Now the banks are panicking because they’re worried that their legacy architectures and systems are too slow to run the same pace as the FinTechs. They’re trying to modernise their apps, do continuous innovation to put in technology platforms because they want to attract the ecosystem. A great example of a powerful ecosystem that draws business, is Amazon. Less than 27% of Amazon’s total assets are internally run and the rest are all partnerships. That’s a really powerful ecosystem of partnerships.
So, the key thing is for businesses to think about building an ecosystem of value, but thinking through the same time around things they want to let go off because they’re not particularly good with it.
Software Factory – Dimension #5: Trust & Safety
Fifth and final dimension then is trust. The dimension of trust in this new era changes because it’s no longer about perimeter base security; it’s about linking identity and access management to the individual. And not just the individual; the individual in a different device type. Having the dynamics to change that and govern that at the same time in a way which does not put the business at risk, number one. Point number two is, we’re now operating in a broader ecosystem of value because that’s our business model. That means a need to go from forty people who are privileged access users touching my system to suddenly thousands, and it’s a good thing. Because these people are co-creating, collaborating and building stuff with me, I need them to touch systems. But I need to be selective about what they’re touching where, how and when. I need to on-board them and off-board them, probably fairly transactionally, because I’ve got to govern and control my business. So privileged access user management becomes key in the new dynamic of the modern business and the digital era.
And last and by no means least, we need to think about safety. I talk about safety because when we’re building some applications in-house, we’re building more of them, we’re building in a more composable microservice style.

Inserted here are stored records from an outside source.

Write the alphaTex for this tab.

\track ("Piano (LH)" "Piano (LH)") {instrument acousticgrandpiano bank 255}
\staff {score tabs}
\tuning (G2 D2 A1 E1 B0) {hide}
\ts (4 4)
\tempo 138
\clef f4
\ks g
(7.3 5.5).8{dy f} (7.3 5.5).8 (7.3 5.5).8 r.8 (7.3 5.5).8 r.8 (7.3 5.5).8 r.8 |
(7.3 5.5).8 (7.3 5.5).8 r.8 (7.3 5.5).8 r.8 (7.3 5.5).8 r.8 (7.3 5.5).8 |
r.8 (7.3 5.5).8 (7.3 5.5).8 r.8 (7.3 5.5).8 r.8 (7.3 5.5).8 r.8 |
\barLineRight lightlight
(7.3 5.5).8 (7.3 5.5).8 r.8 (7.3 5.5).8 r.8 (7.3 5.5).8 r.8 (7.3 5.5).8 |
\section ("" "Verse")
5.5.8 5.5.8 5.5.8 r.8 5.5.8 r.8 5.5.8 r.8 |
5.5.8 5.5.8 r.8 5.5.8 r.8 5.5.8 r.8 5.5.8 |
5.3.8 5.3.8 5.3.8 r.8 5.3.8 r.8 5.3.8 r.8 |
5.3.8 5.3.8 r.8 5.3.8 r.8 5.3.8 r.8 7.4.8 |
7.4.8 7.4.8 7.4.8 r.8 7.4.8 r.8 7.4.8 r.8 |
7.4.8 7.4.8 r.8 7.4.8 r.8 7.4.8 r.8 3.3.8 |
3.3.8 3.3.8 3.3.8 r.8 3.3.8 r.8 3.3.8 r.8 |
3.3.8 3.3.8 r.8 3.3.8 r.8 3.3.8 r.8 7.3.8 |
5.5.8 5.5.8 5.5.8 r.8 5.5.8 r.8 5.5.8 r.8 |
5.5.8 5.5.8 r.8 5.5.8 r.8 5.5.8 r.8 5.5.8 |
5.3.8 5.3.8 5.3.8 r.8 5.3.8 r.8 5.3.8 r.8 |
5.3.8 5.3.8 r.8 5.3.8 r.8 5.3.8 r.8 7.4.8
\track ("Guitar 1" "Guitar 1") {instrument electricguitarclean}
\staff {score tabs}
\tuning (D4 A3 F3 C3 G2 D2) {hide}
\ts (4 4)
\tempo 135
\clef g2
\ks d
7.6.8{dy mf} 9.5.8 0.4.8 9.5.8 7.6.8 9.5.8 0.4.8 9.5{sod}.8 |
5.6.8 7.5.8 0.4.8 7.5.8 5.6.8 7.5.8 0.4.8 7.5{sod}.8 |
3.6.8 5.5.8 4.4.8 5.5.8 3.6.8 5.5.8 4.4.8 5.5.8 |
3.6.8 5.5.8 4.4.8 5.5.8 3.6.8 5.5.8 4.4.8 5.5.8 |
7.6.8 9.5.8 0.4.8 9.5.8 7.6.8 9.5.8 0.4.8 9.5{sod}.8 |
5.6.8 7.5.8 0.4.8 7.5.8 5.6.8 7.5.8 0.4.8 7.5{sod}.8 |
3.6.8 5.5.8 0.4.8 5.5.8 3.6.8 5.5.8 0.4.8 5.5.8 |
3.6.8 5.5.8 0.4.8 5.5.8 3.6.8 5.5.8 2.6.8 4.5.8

We’re partnering with our ecosystem now to encourage third-party FinTechs from a bank or InsurTech from an insurance company, to come in and co-create and build applications with me.
They may be using open source components, which I have no idea from where they come. Our mashing up staff would maybe doing, because we’re doing things in a hurry, we may be potentially be introducing errors or issues in our code, and we get into the big, old, ugly world of vulnerabilities.
And so, as companies become more composite and more bimodal in terms of the way in which they organize themselves, they increase the risk of vulnerabilities. So, it’s important to do code scanning at a binary level, and to be able to do it on an end-to-end service context. And so, we talk a lot about safety because again a business is only trusted once. You could have the coolest application in the world but if you have unwittingly introduced some backdoors and some hacker gets in and pulls down the private confidential information, you’re in trouble. You get caught sharing by the way in the world of GDPR in Europe and its potentially heavy penalties on revenue, second defence is cessation of license.
These are the five dimensions of what constitutes the whole reason for being for our modern Software Factory.